■ **Action item**: From the entries below, transcribe exactly the lines between the line holding "لتأمين احتياجات السوق" and the line holding "カスタマイズ可能な小型フォームファクタ", inclusive; skip all other lines.

■ **Stored dataset items**:

*-*-*

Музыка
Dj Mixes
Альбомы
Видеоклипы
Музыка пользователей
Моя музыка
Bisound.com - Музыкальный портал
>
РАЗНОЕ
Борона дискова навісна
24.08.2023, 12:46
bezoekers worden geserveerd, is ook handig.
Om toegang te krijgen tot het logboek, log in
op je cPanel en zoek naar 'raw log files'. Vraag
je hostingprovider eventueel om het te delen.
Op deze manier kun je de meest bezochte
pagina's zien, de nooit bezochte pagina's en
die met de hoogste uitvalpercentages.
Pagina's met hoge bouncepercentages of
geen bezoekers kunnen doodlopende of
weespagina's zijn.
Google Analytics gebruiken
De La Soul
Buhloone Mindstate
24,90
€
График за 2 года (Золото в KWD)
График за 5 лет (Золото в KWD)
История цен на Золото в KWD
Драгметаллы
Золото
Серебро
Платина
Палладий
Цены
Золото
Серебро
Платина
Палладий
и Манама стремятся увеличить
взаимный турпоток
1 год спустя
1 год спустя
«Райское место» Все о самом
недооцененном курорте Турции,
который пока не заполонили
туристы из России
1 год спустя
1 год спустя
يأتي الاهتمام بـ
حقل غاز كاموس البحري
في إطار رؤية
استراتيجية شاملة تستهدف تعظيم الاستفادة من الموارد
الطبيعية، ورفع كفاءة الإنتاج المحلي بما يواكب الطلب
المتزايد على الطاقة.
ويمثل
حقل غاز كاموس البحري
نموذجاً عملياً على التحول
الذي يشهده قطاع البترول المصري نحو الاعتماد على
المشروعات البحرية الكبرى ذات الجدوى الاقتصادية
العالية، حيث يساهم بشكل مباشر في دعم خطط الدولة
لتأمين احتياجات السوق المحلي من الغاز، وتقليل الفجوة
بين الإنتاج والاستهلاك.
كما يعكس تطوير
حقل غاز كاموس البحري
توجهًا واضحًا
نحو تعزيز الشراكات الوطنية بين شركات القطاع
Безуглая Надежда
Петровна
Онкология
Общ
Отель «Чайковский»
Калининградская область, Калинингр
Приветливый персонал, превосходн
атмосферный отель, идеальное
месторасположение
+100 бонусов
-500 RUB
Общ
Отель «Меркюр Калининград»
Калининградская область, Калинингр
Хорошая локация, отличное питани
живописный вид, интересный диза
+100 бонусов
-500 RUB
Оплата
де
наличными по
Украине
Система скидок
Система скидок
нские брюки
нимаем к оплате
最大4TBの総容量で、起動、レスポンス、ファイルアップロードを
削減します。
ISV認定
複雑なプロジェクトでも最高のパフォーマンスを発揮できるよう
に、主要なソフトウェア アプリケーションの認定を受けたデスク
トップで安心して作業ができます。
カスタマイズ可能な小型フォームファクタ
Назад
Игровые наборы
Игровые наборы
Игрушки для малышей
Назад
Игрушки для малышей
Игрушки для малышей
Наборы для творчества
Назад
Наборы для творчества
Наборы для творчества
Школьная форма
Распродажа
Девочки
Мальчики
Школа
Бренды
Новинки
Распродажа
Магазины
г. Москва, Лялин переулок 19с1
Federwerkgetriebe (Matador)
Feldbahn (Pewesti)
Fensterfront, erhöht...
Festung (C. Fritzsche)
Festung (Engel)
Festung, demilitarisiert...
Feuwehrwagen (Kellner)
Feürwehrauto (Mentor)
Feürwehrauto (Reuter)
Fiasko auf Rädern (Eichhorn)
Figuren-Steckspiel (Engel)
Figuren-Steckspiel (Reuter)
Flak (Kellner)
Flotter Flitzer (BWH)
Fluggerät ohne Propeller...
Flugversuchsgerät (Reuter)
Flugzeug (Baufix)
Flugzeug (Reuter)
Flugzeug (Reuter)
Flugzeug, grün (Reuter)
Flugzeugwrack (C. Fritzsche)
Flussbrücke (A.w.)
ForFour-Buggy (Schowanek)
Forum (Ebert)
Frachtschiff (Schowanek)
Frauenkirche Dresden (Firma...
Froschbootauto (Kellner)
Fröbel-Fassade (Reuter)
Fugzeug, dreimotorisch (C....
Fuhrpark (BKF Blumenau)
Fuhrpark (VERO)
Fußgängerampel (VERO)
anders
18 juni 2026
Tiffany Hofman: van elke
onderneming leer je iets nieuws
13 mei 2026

*-*-*

■ **Exercise output**:
لتأمين احتياجات السوق المحلي من الغاز، وتقليل الفجوة
بين الإنتاج والاستهلاك.
كما يعكس تطوير
حقل غاز كاموس البحري
توجهًا واضحًا
نحو تعزيز الشراكات الوطنية بين شركات القطاع
Безуглая Надежда
Петровна
Онкология
Общ
Отель «Чайковский»
Калининградская область, Калинингр
Приветливый персонал, превосходн
атмосферный отель, идеальное
месторасположение
+100 бонусов
-500 RUB
Общ
Отель «Меркюр Калининград»
Калининградская область, Калинингр
Хорошая локация, отличное питани
живописный вид, интересный диза
+100 бонусов
-500 RUB
Оплата
де
наличными по
Украине
Система скидок
Система скидок
нские брюки
нимаем к оплате
最大4TBの総容量で、起動、レスポンス、ファイルアップロードを
削減します。
ISV認定
複雑なプロジェクトでも最高のパフォーマンスを発揮できるよう
に、主要なソフトウェア アプリケーションの認定を受けたデスク
トップで安心して作業ができます。
カスタマイズ可能な小型フォームファクタ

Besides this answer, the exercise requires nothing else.